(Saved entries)
= Beginning of Section =

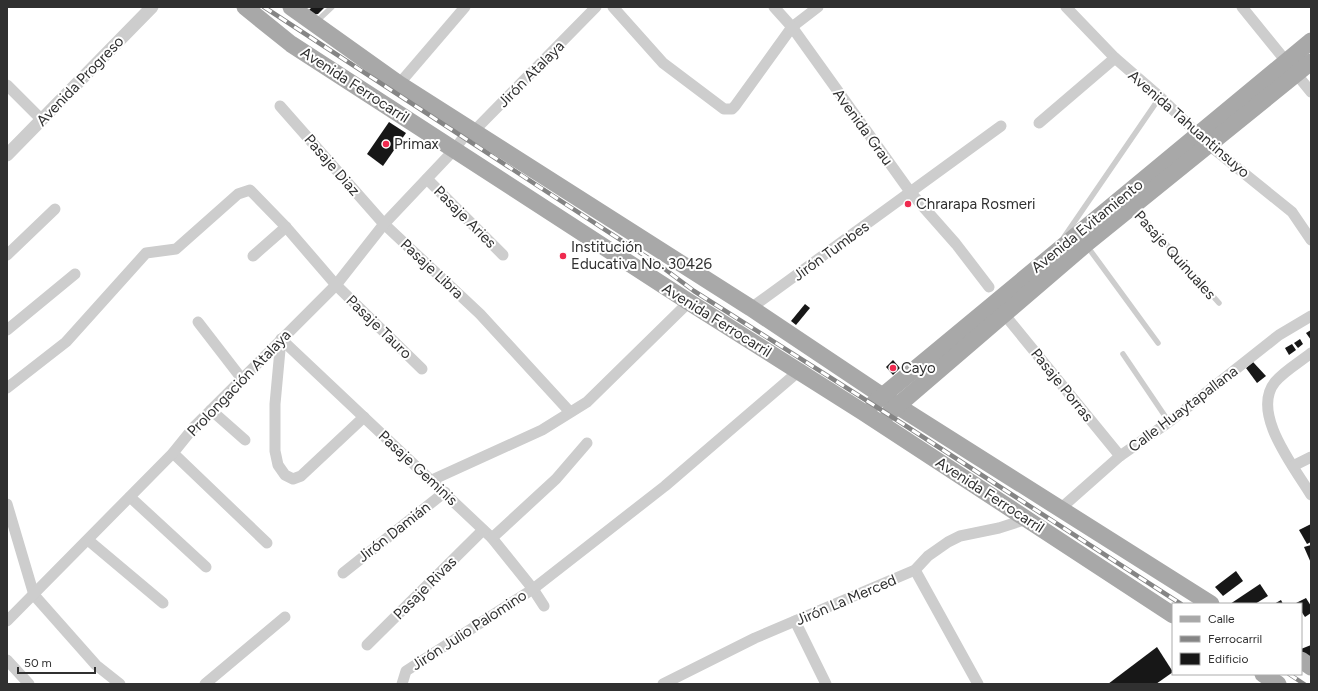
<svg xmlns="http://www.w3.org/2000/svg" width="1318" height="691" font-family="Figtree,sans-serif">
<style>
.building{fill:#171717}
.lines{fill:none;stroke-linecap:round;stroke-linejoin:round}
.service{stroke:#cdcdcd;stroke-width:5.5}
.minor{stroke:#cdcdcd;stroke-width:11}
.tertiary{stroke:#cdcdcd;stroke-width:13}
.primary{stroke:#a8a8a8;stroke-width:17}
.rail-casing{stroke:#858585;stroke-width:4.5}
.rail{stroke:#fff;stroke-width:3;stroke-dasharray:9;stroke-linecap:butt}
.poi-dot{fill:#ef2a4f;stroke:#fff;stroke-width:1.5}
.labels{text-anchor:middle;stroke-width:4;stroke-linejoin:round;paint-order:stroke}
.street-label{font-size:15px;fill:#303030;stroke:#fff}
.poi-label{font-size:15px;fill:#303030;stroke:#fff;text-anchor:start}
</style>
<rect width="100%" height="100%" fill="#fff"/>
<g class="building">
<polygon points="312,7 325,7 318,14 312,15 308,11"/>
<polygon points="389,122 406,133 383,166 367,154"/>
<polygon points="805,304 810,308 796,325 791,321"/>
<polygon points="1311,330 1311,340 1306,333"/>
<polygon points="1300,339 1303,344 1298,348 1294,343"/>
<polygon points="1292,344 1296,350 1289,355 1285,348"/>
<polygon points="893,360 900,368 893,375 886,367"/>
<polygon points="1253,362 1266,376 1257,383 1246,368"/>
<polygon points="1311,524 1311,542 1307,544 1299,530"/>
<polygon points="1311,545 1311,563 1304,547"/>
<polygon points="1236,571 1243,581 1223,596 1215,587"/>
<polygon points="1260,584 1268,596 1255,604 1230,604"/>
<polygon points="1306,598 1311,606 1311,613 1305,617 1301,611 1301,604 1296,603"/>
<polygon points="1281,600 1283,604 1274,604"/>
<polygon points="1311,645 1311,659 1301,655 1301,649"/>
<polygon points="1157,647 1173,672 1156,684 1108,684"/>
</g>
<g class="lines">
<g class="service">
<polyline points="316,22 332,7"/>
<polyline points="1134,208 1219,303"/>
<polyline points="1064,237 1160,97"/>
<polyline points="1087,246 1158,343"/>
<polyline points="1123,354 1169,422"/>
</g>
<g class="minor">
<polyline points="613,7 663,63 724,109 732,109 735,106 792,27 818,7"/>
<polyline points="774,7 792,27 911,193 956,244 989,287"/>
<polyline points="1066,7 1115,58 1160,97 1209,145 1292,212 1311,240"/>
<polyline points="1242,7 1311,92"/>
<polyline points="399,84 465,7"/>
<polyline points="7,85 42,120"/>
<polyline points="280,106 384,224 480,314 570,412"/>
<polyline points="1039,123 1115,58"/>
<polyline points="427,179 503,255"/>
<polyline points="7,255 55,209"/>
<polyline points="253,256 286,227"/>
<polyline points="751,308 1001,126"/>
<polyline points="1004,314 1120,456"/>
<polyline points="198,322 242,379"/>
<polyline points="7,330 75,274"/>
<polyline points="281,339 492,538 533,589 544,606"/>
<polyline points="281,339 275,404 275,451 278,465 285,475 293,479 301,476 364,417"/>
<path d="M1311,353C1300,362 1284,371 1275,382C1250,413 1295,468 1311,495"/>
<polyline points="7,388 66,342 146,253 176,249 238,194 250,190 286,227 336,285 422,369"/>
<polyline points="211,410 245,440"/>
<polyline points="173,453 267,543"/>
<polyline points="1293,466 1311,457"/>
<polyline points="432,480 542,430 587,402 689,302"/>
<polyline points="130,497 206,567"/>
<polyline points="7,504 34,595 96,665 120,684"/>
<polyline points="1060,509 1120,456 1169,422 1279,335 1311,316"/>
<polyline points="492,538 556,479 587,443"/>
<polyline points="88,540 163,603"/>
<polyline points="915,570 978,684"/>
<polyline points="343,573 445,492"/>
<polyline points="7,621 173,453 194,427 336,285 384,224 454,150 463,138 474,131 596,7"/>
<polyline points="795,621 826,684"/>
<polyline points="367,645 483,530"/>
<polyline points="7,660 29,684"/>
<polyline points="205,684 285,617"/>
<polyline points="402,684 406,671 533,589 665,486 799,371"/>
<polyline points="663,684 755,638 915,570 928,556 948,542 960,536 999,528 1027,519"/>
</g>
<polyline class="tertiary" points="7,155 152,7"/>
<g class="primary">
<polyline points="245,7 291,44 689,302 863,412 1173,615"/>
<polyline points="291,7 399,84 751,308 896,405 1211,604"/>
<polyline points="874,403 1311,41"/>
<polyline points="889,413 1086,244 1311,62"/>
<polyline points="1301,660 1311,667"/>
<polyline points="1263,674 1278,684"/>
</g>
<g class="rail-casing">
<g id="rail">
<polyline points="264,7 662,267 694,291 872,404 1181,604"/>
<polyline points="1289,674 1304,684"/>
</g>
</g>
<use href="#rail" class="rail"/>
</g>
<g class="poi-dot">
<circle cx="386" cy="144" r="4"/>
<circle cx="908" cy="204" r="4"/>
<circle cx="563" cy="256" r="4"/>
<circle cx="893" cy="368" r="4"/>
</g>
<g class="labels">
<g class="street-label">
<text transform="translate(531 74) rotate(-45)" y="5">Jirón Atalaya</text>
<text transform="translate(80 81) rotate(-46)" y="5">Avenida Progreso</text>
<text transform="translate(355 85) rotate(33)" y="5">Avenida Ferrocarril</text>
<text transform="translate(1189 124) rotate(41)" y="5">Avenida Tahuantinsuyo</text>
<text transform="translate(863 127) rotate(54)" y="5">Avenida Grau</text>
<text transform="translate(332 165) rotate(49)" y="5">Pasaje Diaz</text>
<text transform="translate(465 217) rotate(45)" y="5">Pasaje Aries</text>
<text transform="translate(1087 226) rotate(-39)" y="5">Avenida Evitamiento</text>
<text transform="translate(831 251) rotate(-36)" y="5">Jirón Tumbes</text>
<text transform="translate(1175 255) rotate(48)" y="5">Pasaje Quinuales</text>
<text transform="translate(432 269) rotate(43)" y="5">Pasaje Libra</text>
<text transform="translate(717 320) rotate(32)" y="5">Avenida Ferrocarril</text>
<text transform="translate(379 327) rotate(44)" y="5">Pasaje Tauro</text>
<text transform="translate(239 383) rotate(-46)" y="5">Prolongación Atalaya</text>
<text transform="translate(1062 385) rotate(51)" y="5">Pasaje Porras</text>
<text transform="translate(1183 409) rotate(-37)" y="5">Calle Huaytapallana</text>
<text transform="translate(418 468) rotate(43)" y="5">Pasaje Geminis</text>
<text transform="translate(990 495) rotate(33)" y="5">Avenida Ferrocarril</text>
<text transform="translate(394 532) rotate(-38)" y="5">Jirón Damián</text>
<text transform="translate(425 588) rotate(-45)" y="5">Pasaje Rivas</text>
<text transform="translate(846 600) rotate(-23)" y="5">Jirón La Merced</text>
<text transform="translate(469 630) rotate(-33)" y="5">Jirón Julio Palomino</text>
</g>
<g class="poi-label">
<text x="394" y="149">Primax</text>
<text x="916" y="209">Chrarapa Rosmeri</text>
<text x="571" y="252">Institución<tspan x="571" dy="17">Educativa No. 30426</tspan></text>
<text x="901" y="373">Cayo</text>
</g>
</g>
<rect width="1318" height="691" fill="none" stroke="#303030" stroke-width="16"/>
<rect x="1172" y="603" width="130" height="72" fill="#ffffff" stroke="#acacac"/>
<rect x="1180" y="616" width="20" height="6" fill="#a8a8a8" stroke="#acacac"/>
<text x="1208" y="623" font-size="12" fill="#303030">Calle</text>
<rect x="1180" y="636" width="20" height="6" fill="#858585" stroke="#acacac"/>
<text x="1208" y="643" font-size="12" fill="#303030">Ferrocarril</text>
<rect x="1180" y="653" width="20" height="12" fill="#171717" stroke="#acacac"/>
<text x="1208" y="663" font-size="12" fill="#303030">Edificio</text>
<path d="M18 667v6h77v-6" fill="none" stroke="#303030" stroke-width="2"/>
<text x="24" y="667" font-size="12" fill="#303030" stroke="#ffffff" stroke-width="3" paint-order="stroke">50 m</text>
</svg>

= End of Section =

* Task details *
Where does the string "cdcdcd" appear in the records? Copy every line that holds it.

* Response below *
.service{stroke:#cdcdcd;stroke-width:5.5}
.minor{stroke:#cdcdcd;stroke-width:11}
.tertiary{stroke:#cdcdcd;stroke-width:13}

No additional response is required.